Extracted information:
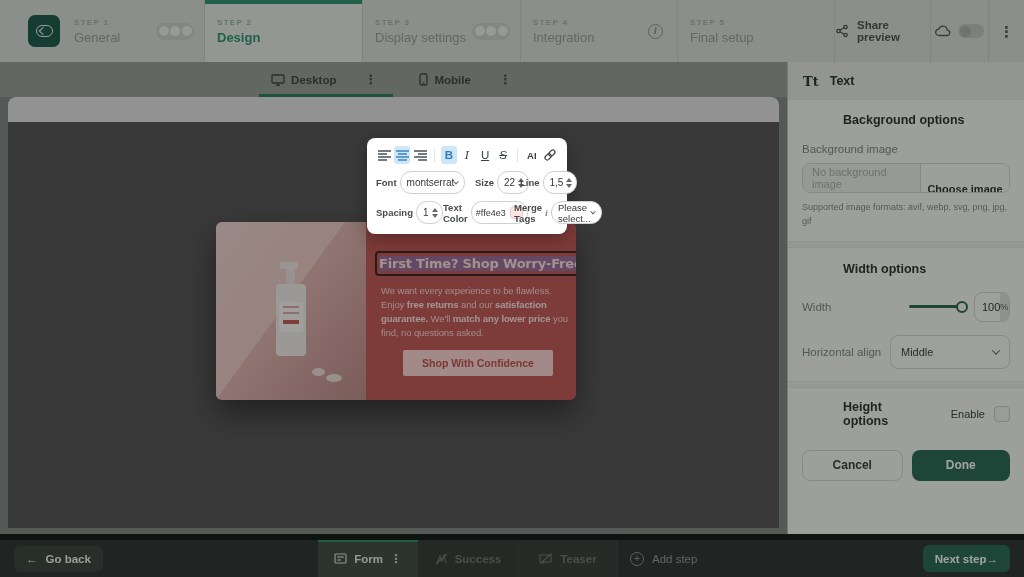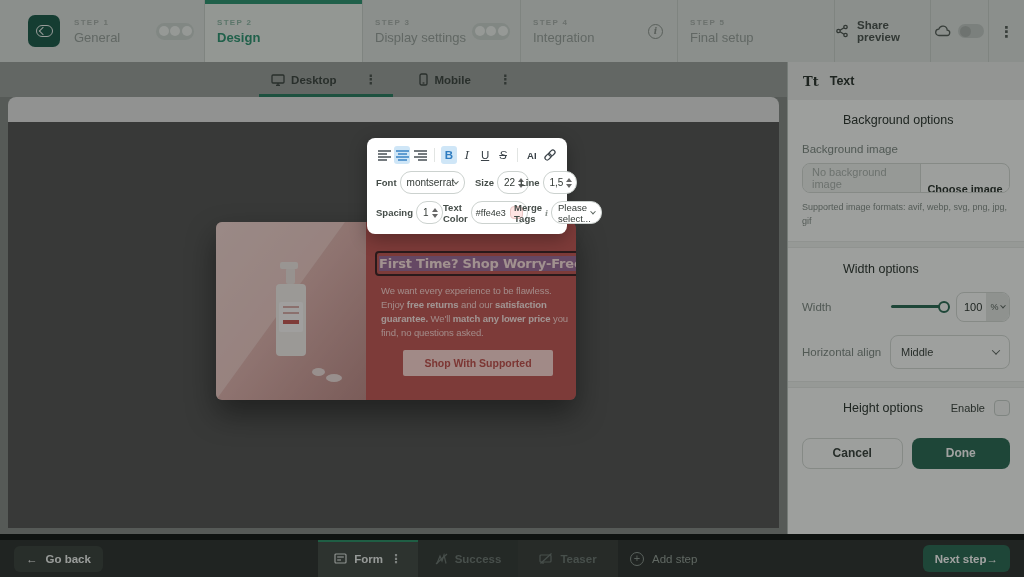--- a/index.html
+++ b/index.html
@@ -68,39 +68,39 @@
   .popup-body{margin-top:8px;width:194px;font-size:9.5px;line-height:14px;letter-spacing:-.1px;color:#ffd7d5;}
   .popup-body .b{font-weight:bold;color:#ffeae8;}
   .popup-btn{margin-top:10px;width:150px;height:26px;background:#ffd8d6;border-radius:2px;
       display:flex;align-items:center;justify-content:center;font-size:10.5px;font-weight:bold;color:#c4524f;}
   
   .sidebar{width:237px;height:472px;background:#f8faf8;border-left:1px solid #b9c0bb;display:flex;flex-direction:column;overflow:hidden;}
   .sb-header{height:38px;background:#e8eae8;display:flex;align-items:center;gap:11px;padding-left:15px;flex:none;}
   .tt-icon{font-family:"DejaVu Serif",serif;font-weight:bold;font-size:13px;color:#2c3530;}
   .sb-title{font-size:12.5px;font-weight:bold;color:#2c3530;}
   .sb-body{padding:0 14px;display:flex;flex-direction:column;}
-  .sb-h{font-size:12.5px;font-weight:normal;color:#2c3530;padding-left:41px;}
+  .sb-h{font-size:12.5px;font-weight:bold;color:#2c3530;padding-left:41px;}
   .sb-label{font-size:11.5px;color:#7e8984;}
   .row{display:flex;align-items:center;justify-content:space-between;}
   .field{height:30px;border:1px solid #d3d8d4;border-radius:8px;background:#fbfcfb;display:flex;align-items:center;}
   .bg-color-field{width:120px;justify-content:space-between;padding:0 8px;}
   .field-val{font-size:11px;color:#3a433e;}
   .checker{width:14px;height:14px;border-radius:3px;
       background:repeating-conic-gradient(#b9c2cc 0% 25%,#eef1f3 0% 50%) 0 0/7px 7px;}
   .img-join{display:flex;height:30px;border:1px solid #d3d8d4;border-radius:8px;overflow:hidden;}
   .img-input{flex:1;background:#eef0ee;display:flex;align-items:center;padding:0 9px;
       font-size:11px;color:#aab2ad;border-right:1px solid #d3d8d4;}
   .img-btn{width:88px;background:#fbfcfb;display:flex;align-items:center;justify-content:center;
       font-size:11px;font-weight:bold;color:#2c3530;margin-top:22px;}
   .helper{font-size:9px;color:#848e89;line-height:1.55;}
   .band{height:7px;background:#eef0ee;margin:12px -14px;border-top:1px solid #e4e7e4;border-bottom:1px solid #e4e7e4;}
   .slider{width:54px;height:3px;background:#2c6b56;border-radius:2px;position:relative;}
   .slider::after{content:"";position:absolute;right:-5px;top:-4.5px;width:8px;height:8px;border-radius:50%;
       background:#f8faf8;border:2px solid #2c6b56;}
-  .width-box{width:54px;overflow:hidden;padding:0;}
+  .width-box{width:36px;overflow:hidden;padding:0;}
   .width-num{flex:1;padding-left:7px;font-size:11px;color:#2c3530;}
   .unit-seg{width:23px;height:100%;background:#e2e6e3;display:flex;align-items:center;justify-content:center;gap:2px;
       font-size:9px;color:#5a635e;}
   .chev{width:6px;height:6px;border-right:1.6px solid #5a635e;border-bottom:1.6px solid #5a635e;
       transform:rotate(45deg) translate(-1px,-1px);}
   .chev.sm{width:4px;height:4px;}
   .dd{width:120px;justify-content:space-between;padding:0 10px;height:34px;}
   .checkbox{width:16px;height:16px;border:1px solid #c9d0cb;border-radius:4px;background:#f4f6f4;margin-left:9px;}
   .btn-row{display:flex;gap:9px;margin-top:22px;}
   .btn{flex:1;height:31px;border-radius:8px;display:flex;align-items:center;justify-content:center;
@@ -271,21 +271,21 @@
                   </div>
               </div>
               <div class="pebble" style="left:96px;top:146px;"></div>
               <div class="pebble" style="left:110px;top:152px;width:16px;"></div>
             </div>
             <div class="popup-content">
               <div class="headline-wrap">
                 <span class="headline">First Time? Shop Worry-Free</span>
               </div>
               <div class="popup-body"><span>We want every experience to be flawless. Enjoy </span><span class="b">free returns</span><span> and our </span><span class="b">satisfaction guarantee.</span><span> We'll </span><span class="b">match any lower price</span><span> you find, no questions asked.</span></div>
-              <div class="popup-btn">Shop With Supported</div>
+              <div class="popup-btn">Shop With Confidence</div>
             </div>
           </div>
         </div>
       </div>
     </div>
 
     <aside class="sidebar">
       <div class="sb-header">
         <span class="tt-icon">Tt</span>
         <span class="sb-title">Text</span>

Task objective:
If a line in the material contains the word "weight", copy that line.

Your solution:
   .popup-body .b{font-weight:bold;color:#ffeae8;}
       display:flex;align-items:center;justify-content:center;font-size:10.5px;font-weight:bold;color:#c4524f;}
   .tt-icon{font-family:"DejaVu Serif",serif;font-weight:bold;font-size:13px;color:#2c3530;}
   .sb-title{font-size:12.5px;font-weight:bold;color:#2c3530;}
-  .sb-h{font-size:12.5px;font-weight:normal;color:#2c3530;padding-left:41px;}
+  .sb-h{font-size:12.5px;font-weight:bold;color:#2c3530;padding-left:41px;}
       font-size:11px;font-weight:bold;color:#2c3530;margin-top:22px;}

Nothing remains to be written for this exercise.